▶ **INSTRUCTION**:
Count the lines in the listing below that contain the string "aorta". Give only the number.

___ MATERIAL TO PROCESS

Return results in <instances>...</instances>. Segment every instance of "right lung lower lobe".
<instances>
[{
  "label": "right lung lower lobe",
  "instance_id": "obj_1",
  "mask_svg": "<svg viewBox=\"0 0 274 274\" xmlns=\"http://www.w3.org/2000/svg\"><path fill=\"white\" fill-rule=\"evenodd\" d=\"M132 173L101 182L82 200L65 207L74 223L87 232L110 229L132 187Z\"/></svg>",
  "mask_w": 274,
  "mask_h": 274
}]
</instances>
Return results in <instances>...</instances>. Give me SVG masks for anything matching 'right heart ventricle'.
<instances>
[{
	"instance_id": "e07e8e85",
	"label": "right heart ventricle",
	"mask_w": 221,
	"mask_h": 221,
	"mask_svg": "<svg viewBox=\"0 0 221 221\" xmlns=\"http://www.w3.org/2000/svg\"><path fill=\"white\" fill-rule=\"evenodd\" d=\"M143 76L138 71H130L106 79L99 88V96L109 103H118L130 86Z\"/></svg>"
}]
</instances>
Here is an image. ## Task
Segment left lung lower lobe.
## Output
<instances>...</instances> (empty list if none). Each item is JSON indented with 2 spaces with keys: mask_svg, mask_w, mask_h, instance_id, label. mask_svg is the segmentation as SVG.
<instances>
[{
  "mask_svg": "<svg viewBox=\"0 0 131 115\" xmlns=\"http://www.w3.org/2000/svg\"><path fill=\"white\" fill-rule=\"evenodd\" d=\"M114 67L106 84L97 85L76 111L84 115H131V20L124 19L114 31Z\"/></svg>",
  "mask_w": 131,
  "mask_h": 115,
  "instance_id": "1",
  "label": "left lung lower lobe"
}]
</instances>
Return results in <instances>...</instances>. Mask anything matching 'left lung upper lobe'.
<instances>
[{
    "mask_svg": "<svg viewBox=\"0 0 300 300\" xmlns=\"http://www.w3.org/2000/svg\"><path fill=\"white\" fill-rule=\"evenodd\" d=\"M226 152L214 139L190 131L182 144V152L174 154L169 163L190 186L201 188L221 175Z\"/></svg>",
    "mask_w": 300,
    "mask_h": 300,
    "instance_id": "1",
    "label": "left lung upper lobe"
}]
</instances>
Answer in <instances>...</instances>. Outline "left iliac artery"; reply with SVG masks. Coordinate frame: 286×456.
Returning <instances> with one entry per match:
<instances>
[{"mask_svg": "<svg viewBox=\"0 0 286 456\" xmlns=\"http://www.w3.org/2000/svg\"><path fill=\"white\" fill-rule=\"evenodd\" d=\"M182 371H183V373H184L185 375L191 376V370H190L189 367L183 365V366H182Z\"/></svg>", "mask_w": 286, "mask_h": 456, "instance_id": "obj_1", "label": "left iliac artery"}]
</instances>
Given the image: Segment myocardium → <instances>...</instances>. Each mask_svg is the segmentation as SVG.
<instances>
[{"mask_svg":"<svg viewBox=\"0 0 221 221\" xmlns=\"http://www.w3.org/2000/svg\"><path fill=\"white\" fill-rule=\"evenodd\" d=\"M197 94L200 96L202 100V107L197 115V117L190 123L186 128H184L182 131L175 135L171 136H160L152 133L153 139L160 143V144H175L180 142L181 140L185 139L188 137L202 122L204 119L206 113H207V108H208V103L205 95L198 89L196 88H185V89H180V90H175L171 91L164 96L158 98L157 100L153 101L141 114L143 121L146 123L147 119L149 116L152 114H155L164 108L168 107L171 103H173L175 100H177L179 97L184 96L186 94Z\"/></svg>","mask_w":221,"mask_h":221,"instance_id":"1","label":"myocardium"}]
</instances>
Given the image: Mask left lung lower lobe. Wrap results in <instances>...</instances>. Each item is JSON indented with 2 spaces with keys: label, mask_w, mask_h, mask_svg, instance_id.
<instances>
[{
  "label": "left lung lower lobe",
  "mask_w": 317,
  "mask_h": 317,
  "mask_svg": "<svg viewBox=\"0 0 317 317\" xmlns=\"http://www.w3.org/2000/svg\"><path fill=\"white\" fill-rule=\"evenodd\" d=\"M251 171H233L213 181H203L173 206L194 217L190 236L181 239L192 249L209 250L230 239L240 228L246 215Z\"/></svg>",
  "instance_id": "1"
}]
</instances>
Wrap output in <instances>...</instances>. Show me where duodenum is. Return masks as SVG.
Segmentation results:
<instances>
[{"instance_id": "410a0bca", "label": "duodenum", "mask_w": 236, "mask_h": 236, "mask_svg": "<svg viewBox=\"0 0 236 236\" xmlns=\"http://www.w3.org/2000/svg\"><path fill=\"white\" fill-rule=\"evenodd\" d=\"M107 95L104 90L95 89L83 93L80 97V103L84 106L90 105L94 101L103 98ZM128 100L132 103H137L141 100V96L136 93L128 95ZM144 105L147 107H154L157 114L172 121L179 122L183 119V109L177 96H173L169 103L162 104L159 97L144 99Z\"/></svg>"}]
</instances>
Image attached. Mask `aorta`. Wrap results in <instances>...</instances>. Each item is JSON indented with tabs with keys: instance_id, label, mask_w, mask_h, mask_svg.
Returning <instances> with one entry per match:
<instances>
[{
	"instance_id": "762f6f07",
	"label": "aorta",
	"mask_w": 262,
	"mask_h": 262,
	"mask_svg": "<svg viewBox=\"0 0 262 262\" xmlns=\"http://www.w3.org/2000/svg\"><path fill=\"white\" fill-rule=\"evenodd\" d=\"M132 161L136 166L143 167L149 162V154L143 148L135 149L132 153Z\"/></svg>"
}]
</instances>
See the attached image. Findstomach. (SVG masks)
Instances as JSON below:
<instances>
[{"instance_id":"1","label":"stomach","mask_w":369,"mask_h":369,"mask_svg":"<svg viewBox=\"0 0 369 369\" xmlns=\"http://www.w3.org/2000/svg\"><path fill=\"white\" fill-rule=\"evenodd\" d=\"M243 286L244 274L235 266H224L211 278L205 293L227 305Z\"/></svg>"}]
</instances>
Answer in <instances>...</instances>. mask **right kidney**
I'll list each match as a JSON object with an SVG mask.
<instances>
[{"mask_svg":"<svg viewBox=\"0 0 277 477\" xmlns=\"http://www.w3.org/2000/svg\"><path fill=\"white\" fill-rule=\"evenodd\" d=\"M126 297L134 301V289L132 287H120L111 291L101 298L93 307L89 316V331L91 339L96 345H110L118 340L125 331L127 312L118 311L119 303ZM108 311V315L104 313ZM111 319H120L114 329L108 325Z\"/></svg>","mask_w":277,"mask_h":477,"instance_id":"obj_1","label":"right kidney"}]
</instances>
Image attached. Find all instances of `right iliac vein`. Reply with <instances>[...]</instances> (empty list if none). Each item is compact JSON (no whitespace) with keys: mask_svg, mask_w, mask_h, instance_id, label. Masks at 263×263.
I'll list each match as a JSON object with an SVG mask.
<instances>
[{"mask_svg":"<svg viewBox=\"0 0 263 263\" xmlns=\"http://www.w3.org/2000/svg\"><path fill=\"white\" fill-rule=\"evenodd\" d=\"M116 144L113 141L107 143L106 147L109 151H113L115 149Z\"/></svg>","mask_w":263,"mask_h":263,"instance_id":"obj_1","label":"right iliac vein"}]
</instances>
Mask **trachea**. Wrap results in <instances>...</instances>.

______

▶ **ANSWER BELOW**:
2